Cope and the ‘peace faction’ of Dublin Castle disagreed with prolonging the military action, feeling that a military solution would require strict martial law, more house searches, more customs inspectors to stop all IRA arms importation, identity passes to be carried by all persons at all times, and the reassignment of every available British soldier from around the world to Ireland. Colonel Sir Hugh Elles, Commandant of the Tank Corps Centre, was asked to submit a report to the Cabinet; he estimated that if such measures were put into effect it might take two years to complete, but there could be no absolute assurance that the measures, as strict as they would have to be, would result in a favourable end to the war. 157 The British had to make a choice: would their military attempt to subjugate Ireland by threats, terror and more violence, or would they attempt to make peace?

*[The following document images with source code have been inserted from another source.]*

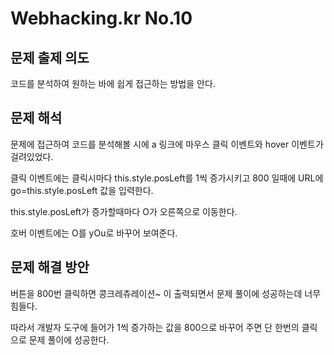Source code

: # Webhacking.kr No.10

## 문제 출제 의도
코드를 분석하여 원하는 바에 쉽게 접근하는 방법을 안다.

## 문제 해석
문제에 접근하여 코드를 분석해볼 시에 a 링크에 마우스 클릭 이벤트와 hover 이벤트가 걸려있었다.

클릭 이벤트에는 클릭시마다 this.style.posLeft를 1씩 증가시키고 800 일때에 URL에 go=this.style.posLeft 값을 입력한다.

this.style.posLeft가 증가할때마다 O가 오른쪽으로 이동한다.

호버 이벤트에는 O를 yOu로 바꾸어 보여준다.

## 문제 해결 방안
버튼을 800번 클릭하면 콩크레츄레이션~ 이 출력되면서 문제 풀이에 성공하는데 너무 힘들다.

따라서 개발자 도구에 들어가 1씩 증가하는 값을 800으로 바꾸어 주면 단 한번의 클릭으로 문제 풀이에 성공한다.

Anderson knew that the time for a decision was imminent. He warned that ‘military action to be effective must be vigorous and ruthless. Many innocent people will suffer and the element of human error cannot be eliminated. ’158 Sir Basil Thomson believed that the Irish were split and that Collins was leading a more militarist faction against the more moderate de Valera. On 13 May he reported that the IRA was prepared to fight on and repudiate any settlement made by Sinn Fé in. (In retrospect, his report may have been premature but also prescient, as shown by events after the Treaty, but his estimation of Collins’s militarism versus de Valera’s moderation at this time was misinformed. 159)


 

In July 1921 there was still a widely shared belief among most British army officers that the IRA was on the verge of total defeat. Many of the officers believed that the IRA could have been completely crushed within ‘weeks’, or at most‘six months’. For these men, the government’s willingness to negotiate a settlement at this point was almost incomprehensible. 160 This narrative came to dominate the post-conflict official reports compiled by the military. 161 In The Record of the Rebellion, compiled in 1922, the British army argued that the IRA was in a desperate position at the time of the Truce:

 

The rebel organisation throughout the country was in a precarious position … The flying columns and active service units … were being harried and chased from pillar to post, and were constantly being defeated and broken up by the Crown forces; individuals were being hunted down and arrested; the internment camps were filling up …162

 

A September 1921 report complained further:

 

It is small wonder that the rebel leaders grasped at the straw that was offered, and agreed to negotiation …163

 

At the same time, some Irish commanders in the field scoffed at Cope’s efforts, thinking that the Irish were ‘winning’ the war and that it was the British military who had their backs to the wall. Some reported discussions among the Irish that it was the British who seemed desperate for a truce. 164 For all that was said or thought on both sides, in May 1921 the Irish killed more members of the British security forces than in any of the preceding months of the war, and the Irish losses were commensurate. (As should have become apparent in World War I, and as the US learned in the guerrilla war of Vietnam sixty years later, an attrition-based ‘body count’ approach is an extremely poor way of determining the course of a war. ) But the war depended on the political momentum that had been generated and that could not be moderated by that stage.